(Dataset excerpts)

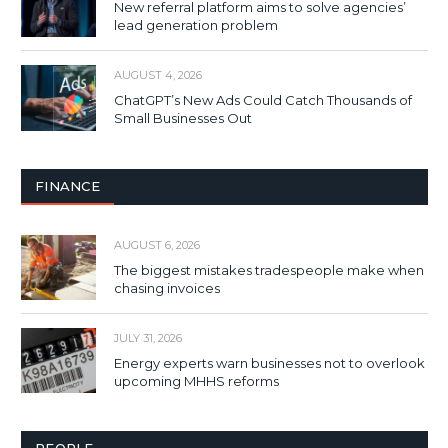
New referral platform aims to solve agencies’
lead generation problem
AUGUST 4, 2026
ChatGPT’s New Ads Could Catch Thousands of
Small Businesses Out
FINANCE
AUGUST 6, 2026
The biggest mistakes tradespeople make when
chasing invoices
JULY 31, 2026
Energy experts warn businesses not to overlook
upcoming MHHS reforms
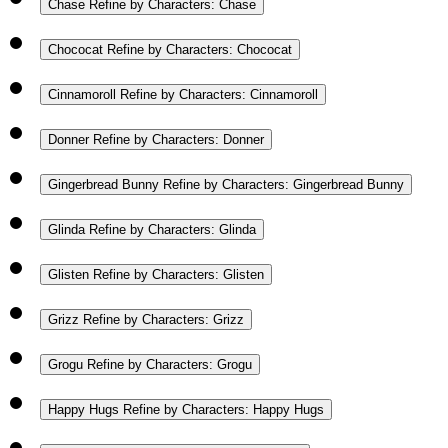
Chase
Refine by Characters: Chase
Chococat
Refine by Characters: Chococat
Cinnamoroll
Refine by Characters: Cinnamoroll
Donner
Refine by Characters: Donner
Gingerbread Bunny
Refine by Characters: Gingerbread Bunny
Glinda
Refine by Characters: Glinda
Glisten
Refine by Characters: Glisten
Grizz
Refine by Characters: Grizz
Grogu
Refine by Characters: Grogu
Happy Hugs
Refine by Characters: Happy Hugs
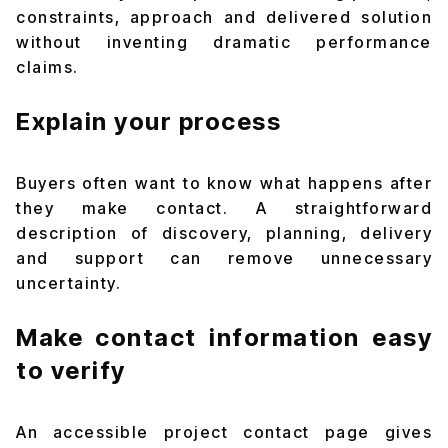
constraints, approach and delivered solution
without inventing dramatic performance
claims.
Explain your process
Buyers often want to know what happens after
they make contact. A straightforward
description of discovery, planning, delivery
and support can remove unnecessary
uncertainty.
Make contact information easy
to verify
An accessible
project contact page
gives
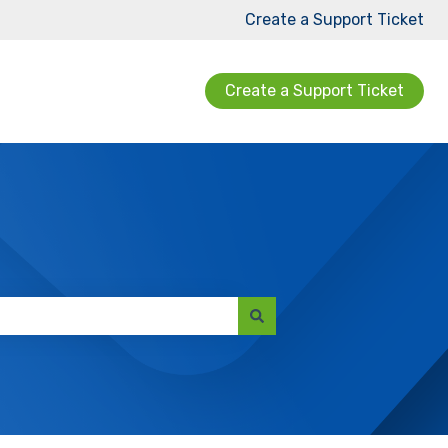
Create a Support Ticket
Create a Support Ticket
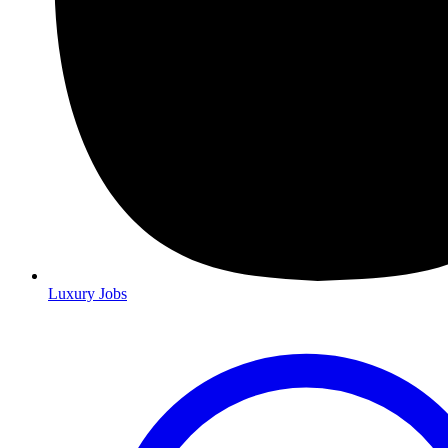
Luxury Jobs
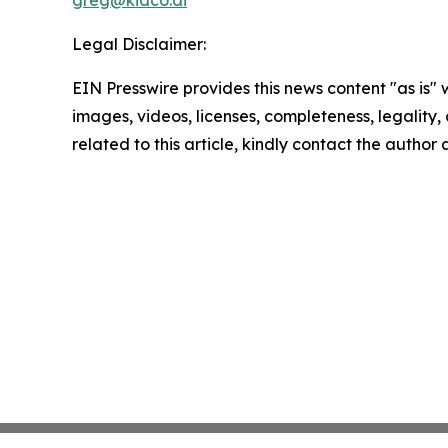
Legal Disclaimer:
EIN Presswire provides this news content "as is" 
images, videos, licenses, completeness, legality, o
related to this article, kindly contact the author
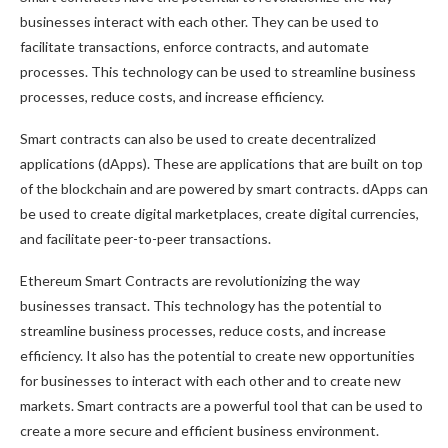
businesses interact with each other. They can be used to
facilitate transactions, enforce contracts, and automate
processes. This technology can be used to streamline business
processes, reduce costs, and increase efficiency.
Smart contracts can also be used to create decentralized
applications (dApps). These are applications that are built on top
of the blockchain and are powered by smart contracts. dApps can
be used to create digital marketplaces, create digital currencies,
and facilitate peer-to-peer transactions.
Ethereum Smart Contracts are revolutionizing the way
businesses transact. This technology has the potential to
streamline business processes, reduce costs, and increase
efficiency. It also has the potential to create new opportunities
for businesses to interact with each other and to create new
markets. Smart contracts are a powerful tool that can be used to
create a more secure and efficient business environment.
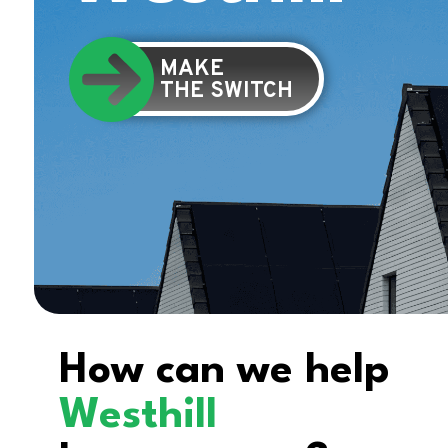
MAKE
THE SWITCH
How can we help
Westhill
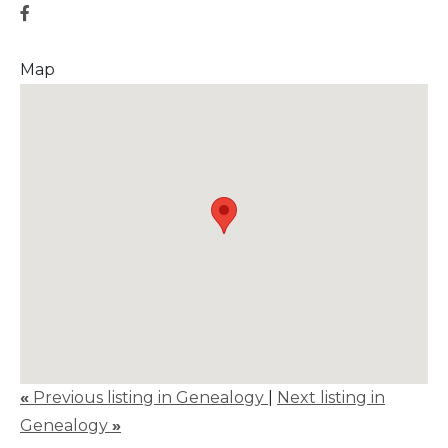
Map
«
Previous listing in Genealogy
|
Next listing in
Genealogy
»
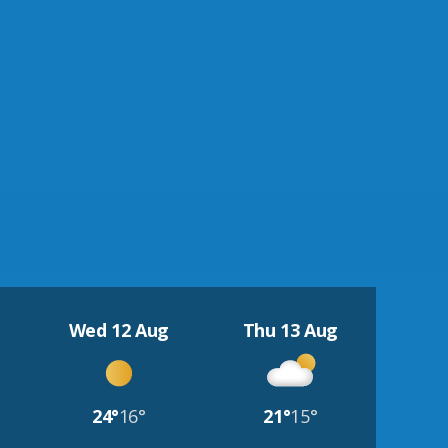
Wed 12 Aug
Thu 13 Aug
24°
16°
21°
15°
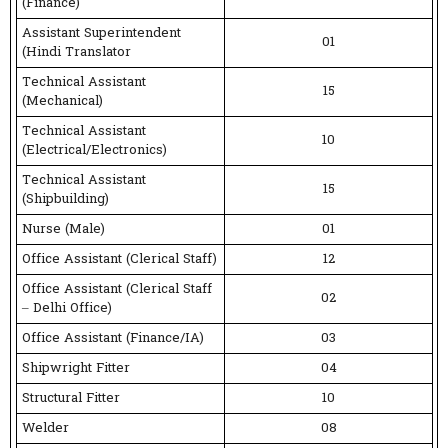
(Finance)
Assistant Superintendent
01
(Hindi Translator
Technical Assistant
15
(Mechanical)
Technical Assistant
10
(Electrical/Electronics)
Technical Assistant
15
(Shipbuilding)
Nurse (Male)
01
Office Assistant (Clerical Staff)
12
Office Assistant (Clerical Staff
02
– Delhi Office)
Office Assistant (Finance/IA)
03
Shipwright Fitter
04
Structural Fitter
10
Welder
08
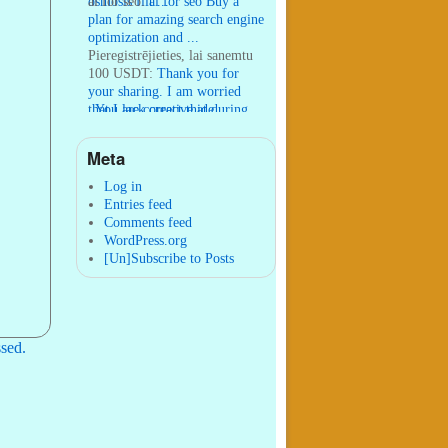
osmosis filt ...
ai for seo:
ai for seo Buy a
plan for amazing search engine
optimization and ...
Pieregistrējieties, lai sanemtu
100 USDT:
Thank you for
your sharing. I am worried
that I lack creative ide ...
:
You are correct that during
my lengthy stay in Seattle for
25 yea ...
Meta
William P. Barrett:
nnobrien, I
agree with that. ...
Log in
Entries feed
Comments feed
WordPress.org
[Un]Subscribe to Posts
sed.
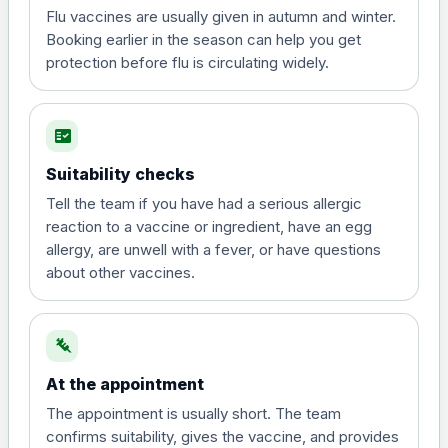
Flu vaccines are usually given in autumn and winter.
Booking earlier in the season can help you get
protection before flu is circulating widely.
fact_check
Suitability checks
Tell the team if you have had a serious allergic
reaction to a vaccine or ingredient, have an egg
allergy, are unwell with a fever, or have questions
about other vaccines.
syringe
At the appointment
The appointment is usually short. The team
confirms suitability, gives the vaccine, and provides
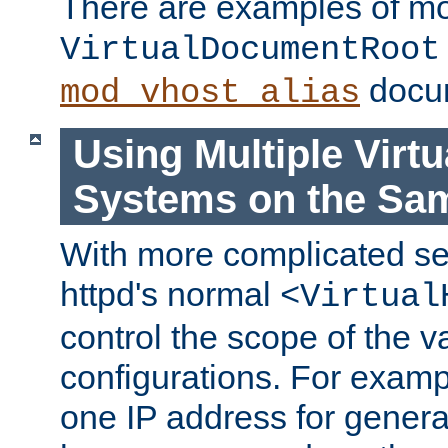
There are examples of m
VirtualDocumentRoot
docum
mod_vhost_alias
Using Multiple Virtu
Systems on the Sa
With more complicated se
httpd's normal
<Virtual
control the scope of the va
configurations. For examp
one IP address for genera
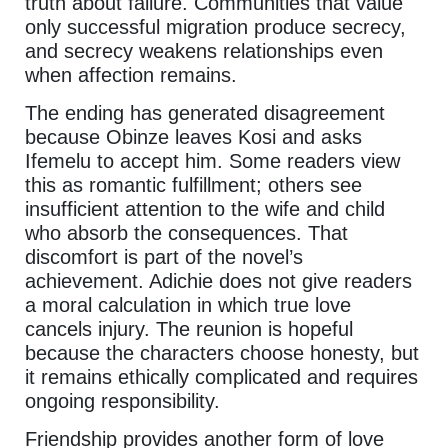
truth about failure. Communities that value
only successful migration produce secrecy,
and secrecy weakens relationships even
when affection remains.
The ending has generated disagreement
because Obinze leaves Kosi and asks
Ifemelu to accept him. Some readers view
this as romantic fulfillment; others see
insufficient attention to the wife and child
who absorb the consequences. That
discomfort is part of the novel’s
achievement. Adichie does not give readers
a moral calculation in which true love
cancels injury. The reunion is hopeful
because the characters choose honesty, but
it remains ethically complicated and requires
ongoing responsibility.
Friendship provides another form of love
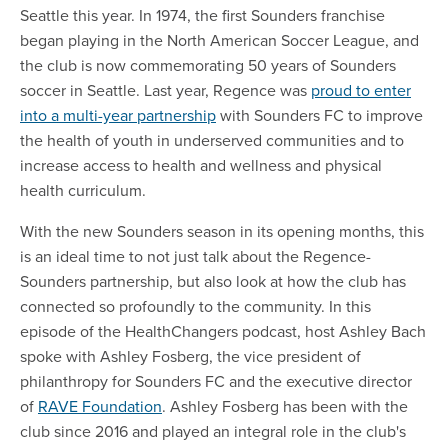
Seattle this year. In 1974, the first Sounders franchise
began playing in the North American Soccer League, and
the club is now commemorating 50 years of Sounders
soccer in Seattle. Last year, Regence was
proud to enter
into a multi-year partnership
with Sounders FC to improve
the health of youth in underserved communities and to
increase access to health and wellness and physical
health curriculum.
With the new Sounders season in its opening months, this
is an ideal time to not just talk about the Regence-
Sounders partnership, but also look at how the club has
connected so profoundly to the community. In this
episode of the HealthChangers podcast, host Ashley Bach
spoke with Ashley Fosberg, the vice president of
philanthropy for Sounders FC and the executive director
of
RAVE Foundation
. Ashley Fosberg has been with the
club since 2016 and played an integral role in the club's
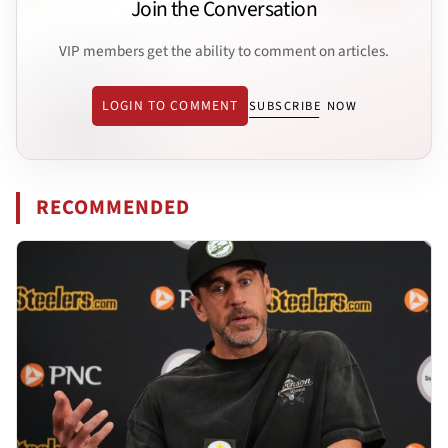
Join the Conversation
VIP members get the ability to comment on articles.
LOGIN TO COMMENT
SUBSCRIBE NOW
RECOMMENDED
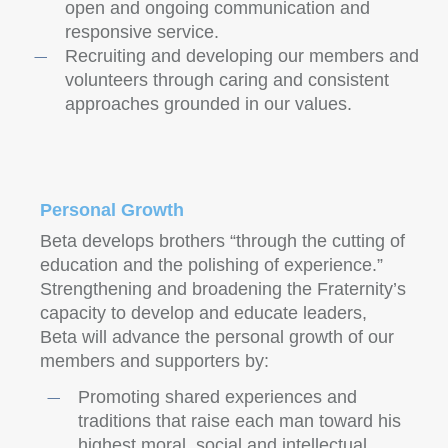
open and ongoing communication and
responsive service.
Recruiting and developing our members and
volunteers through caring and consistent
approaches grounded in our values.
Personal Growth
Beta develops brothers “through the cutting of
education and the polishing of experience.”
Strengthening and broadening the Fraternity’s
capacity to develop and educate leaders,
Beta will advance the personal growth of our
members and supporters by:
Promoting shared experiences and
traditions that raise each man toward his
highest moral, social and intellectual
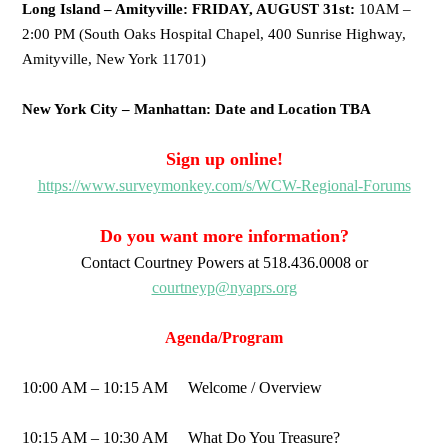
Long Island – Amityville: FRIDAY, AUGUST 31st:
10AM –
2:00 PM (South Oaks Hospital Chapel, 400 Sunrise Highway,
Amityville, New York 11701)
New York City – Manhattan: Date and Location TBA
Sign up online!
https://www.surveymonkey.com/s/WCW-Regional-Forums
Do you want more information?
Contact Courtney Powers at 518.436.0008 or
courtneyp@nyaprs.org
Agenda/Program
10:00 AM – 10:15 AM Welcome / Overview
10:15 AM – 10:30 AM What Do You Treasure?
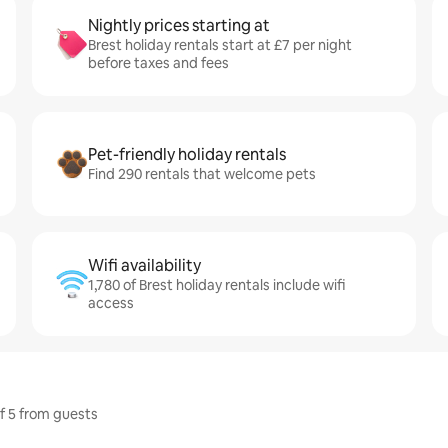
Nightly prices starting at
Brest holiday rentals start at £7 per night
before taxes and fees
Pet-friendly holiday rentals
Find 290 rentals that welcome pets
Wifi availability
1,780 of Brest holiday rentals include wifi
access
of 5 from guests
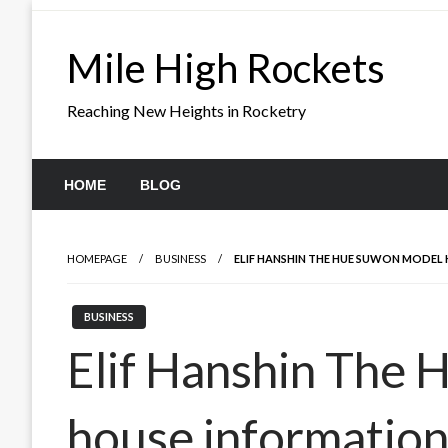
Skip
to
Mile High Rockets
content
Reaching New Heights in Rocketry
HOME
BLOG
HOMEPAGE
BUSINESS
ELIF HANSHIN THE HUE SUWON MODEL
BUSINESS
Elif Hanshin The
house informatio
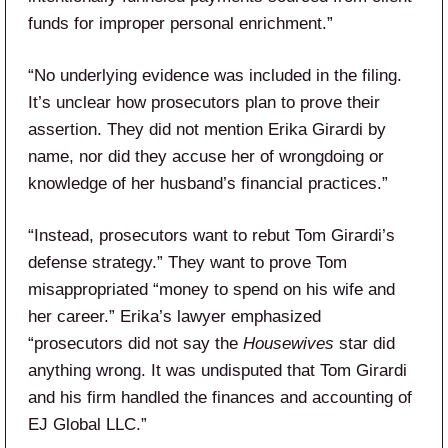
funds for improper personal enrichment.”
“No underlying evidence was included in the filing.
It’s unclear how prosecutors plan to prove their
assertion. They did not mention Erika Girardi by
name, nor did they accuse her of wrongdoing or
knowledge of her husband’s financial practices.”
“Instead, prosecutors want to rebut Tom Girardi’s
defense strategy.” They want to prove Tom
misappropriated “money to spend on his wife and
her career.” Erika’s lawyer emphasized
“prosecutors did not say the
Housewives
star did
anything wrong. It was undisputed that Tom Girardi
and his firm handled the finances and accounting of
EJ Global LLC.”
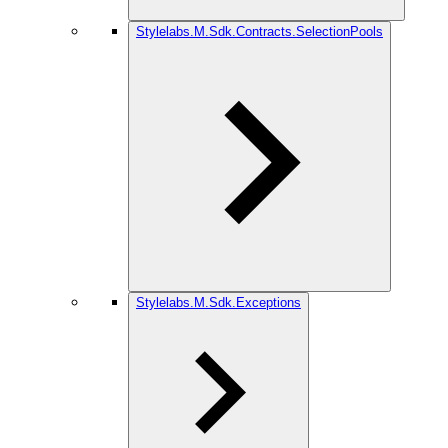
Stylelabs.M.Sdk.Contracts.SelectionPools
Stylelabs.M.Sdk.Exceptions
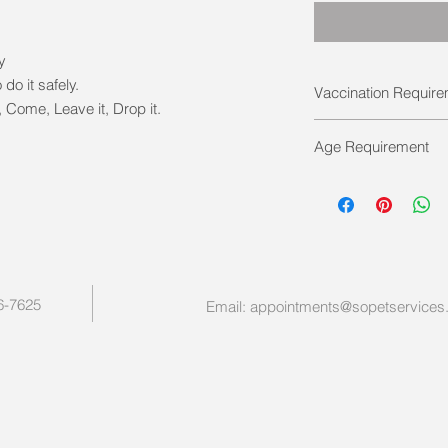
ty
 do it safely.
Vaccination Requir
Come, Leave it, Drop it.
Must be full vaccina
Age Requirement
12- 16 weeks of ag
vaccinations were c
Maximum 20 weeks at s
breed dog.
26-7625
Email:
appointments@sopetservices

(End Dataset excerpts)

What to work on
Rewrite the text of all the rows above, changing each "Refine by Characters" to "Filter by Character" and keeping everything else the same. Omit the pictures from your answer.

Written answer
New referral platform aims to solve agencies’
lead generation problem
AUGUST 4, 2026
ChatGPT’s New Ads Could Catch Thousands of
Small Businesses Out
FINANCE
AUGUST 6, 2026
The biggest mistakes tradespeople make when
chasing invoices
JULY 31, 2026
Energy experts warn businesses not to overlook
upcoming MHHS reforms
Chase
Filter by Character: Chase
Chococat
Filter by Character: Chococat
Cinnamoroll
Filter by Character: Cinnamoroll
Donner
Filter by Character: Donner
Gingerbread Bunny
Filter by Character: Gingerbread Bunny
Glinda
Filter by Character: Glinda
Glisten
Filter by Character: Glisten
Grizz
Filter by Character: Grizz
Grogu
Filter by Character: Grogu
Happy Hugs
Filter by Character: Happy Hugs
constraints, approach and delivered solution
without inventing dramatic performance
claims.
Explain your process
Buyers often want to know what happens after
they make contact. A straightforward
description of discovery, planning, delivery
and support can remove unnecessary
uncertainty.
Make contact information easy
to verify
An accessible
project contact page
gives
Create a Support Ticket
Create a Support Ticket
Luxury Jobs
Legal Disclaimer:
EIN Presswire provides this news content "as is" 
images, videos, licenses, completeness, legality, o
related to this article, kindly contact the author
businesses interact with each other. They can be used to
facilitate transactions, enforce contracts, and automate
processes. This technology can be used to streamline business
processes, reduce costs, and increase efficiency.
Smart contracts can also be used to create decentralized
applications (dApps). These are applications that are built on top
of the blockchain and are powered by smart contracts. dApps can
be used to create digital marketplaces, create digital currencies,
and facilitate peer-to-peer transactions.
Ethereum Smart Contracts are revolutionizing the way
businesses transact. This technology has the potential to
streamline business processes, reduce costs, and increase
efficiency. It also has the potential to create new opportunities
for businesses to interact with each other and to create new
markets. Smart contracts are a powerful tool that can be used to
create a more secure and efficient business environment.
MAKE
THE SWITCH
How can we help
Westhill
Map
«
Previous listing in Genealogy
|
Next listing in
Genealogy
»
Wed 12 Aug
Thu 13 Aug
24°
16°
21°
15°
(Finance)
Assistant Superintendent
01
(Hindi Translator
Technical Assistant
15
(Mechanical)
Technical Assistant
10
(Electrical/Electronics)
Technical Assistant
15
(Shipbuilding)
Nurse (Male)
01
Office Assistant (Clerical Staff)
12
Office Assistant (Clerical Staff
02
– Delhi Office)
Office Assistant (Finance/IA)
03
Shipwright Fitter
04
Structural Fitter
10
Welder
08
osmosis filt ...
ai for seo:
ai for seo Buy a
plan for amazing search engine
optimization and ...
Pieregistrējieties, lai sanemtu
100 USDT:
Thank you for
your sharing. I am worried
that I lack creative ide ...
:
You are correct that during
my lengthy stay in Seattle for
25 yea ...
Meta
William P. Barrett:
nnobrien, I
agree with that. ...
Log in
Entries feed
Comments feed
WordPress.org
[Un]Subscribe to Posts
sed.
Flu vaccines are usually given in autumn and winter.
Booking earlier in the season can help you get
protection before flu is circulating widely.
fact_check
Suitability checks
Tell the team if you have had a serious allergic
reaction to a vaccine or ingredient, have an egg
allergy, are unwell with a fever, or have questions
about other vaccines.
syringe
At the appointment
The appointment is usually short. The team
confirms suitability, gives the vaccine, and provides
There are examples of m
VirtualDocumentRoot
docum
mod_vhost_alias
Using Multiple Virtu
Systems on the Sa
With more complicated se
httpd's normal
<Virtual
control the scope of the va
configurations. For examp
one IP address for genera
truth about failure. Communities that value
only successful migration produce secrecy,
and secrecy weakens relationships even
when affection remains.
The ending has generated disagreement
because Obinze leaves Kosi and asks
Ifemelu to accept him. Some readers view
this as romantic fulfillment; others see
insufficient attention to the wife and child
who absorb the consequences. That
discomfort is part of the novel’s
achievement. Adichie does not give readers
a moral calculation in which true love
cancels injury. The reunion is hopeful
because the characters choose honesty, but
it remains ethically complicated and requires
ongoing responsibility.
Friendship provides another form of love
Seattle this year. In 1974, the first Sounders franchise
began playing in the North American Soccer League, and
the club is now commemorating 50 years of Sounders
soccer in Seattle. Last year, Regence was
proud to enter
into a multi-year partnership
with Sounders FC to improve
the health of youth in underserved communities and to
increase access to health and wellness and physical
health curriculum.
With the new Sounders season in its opening months, this
is an ideal time to not just talk about the Regence-
Sounders partnership, but also look at how the club has
connected so profoundly to the community. In this
episode of the HealthChangers podcast, host Ashley Bach
spoke with Ashley Fosberg, the vice president of
philanthropy for Sounders FC and the executive director
of
RAVE Foundation
. Ashley Fosberg has been with the
club since 2016 and played an integral role in the club's
Join the Conversation
VIP members get the ability to comment on articles.
LOGIN TO COMMENT
SUBSCRIBE NOW
RECOMMENDED
open and ongoing communication and
responsive service.
Recruiting and developing our members and
volunteers through caring and consistent
approaches grounded in our values.
Personal Growth
Beta develops brothers “through the cutting of
education and the polishing of experience.”
Strengthening and broadening the Fraternity’s
capacity to develop and educate leaders,
Beta will advance the personal growth of our
members and supporters by:
Promoting shared experiences and
traditions that raise each man toward his
highest moral, social and intellectual
Long Island – Amityville: FRIDAY, AUGUST 31st:
10AM –
2:00 PM (South Oaks Hospital Chapel, 400 Sunrise Highway,
Amityville, New York 11701)
New York City – Manhattan: Date and Location TBA
Sign up online!
https://www.surveymonkey.com/s/WCW-Regional-Forums
Do you want more information?
Contact Courtney Powers at 518.436.0008 or
courtneyp@nyaprs.org
Agenda/Program
10:00 AM – 10:15 AM Welcome / Overview
10:15 AM – 10:30 AM What Do You Treasure?
Nightly prices starting at
Brest holiday rentals start at £7 per night
before taxes and fees
Pet-friendly holiday rentals
Find 290 rentals that welcome pets
Wifi availability
1,780 of Brest holiday rentals include wifi
access
of 5 from guests
Skip
to
Mile High Rockets
content
Reaching New Heights in Rocketry
HOME
BLOG
HOMEPAGE
BUSINESS
ELIF HANSHIN THE HUE SUWON MODEL
BUSINESS
Elif Hanshin The
house informatio
funds for improper personal enrichment.”
“No underlying evidence was included in the filing.
It’s unclear how prosecutors plan to prove their
assertion. They did not mention Erika Girardi by
name, nor did they accuse her of wrongdoing or
knowledge of her husband’s financial practices.”
“Instead, prosecutors want to rebut Tom Girardi’s
defense strategy.” They want to prove Tom
misappropriated “money to spend on his wife and
her career.” Erika’s lawyer emphasized
“prosecutors did not say the
Housewives
star did
anything wrong. It was undisputed that Tom Girardi
and his firm handled the finances and accounting of
EJ Global LLC.”
Stylelabs.M.Sdk.Contracts.SelectionPools
Stylelabs.M.Sdk.Exceptions
ty
 do it safely.
Vaccination Requir
Come, Leave it, Drop it.
Must be full vaccina
Age Requirement
12- 16 weeks of ag
vaccinations were c
Maximum 20 weeks at s
breed dog.
26-7625
Email:
appointments@sopetservices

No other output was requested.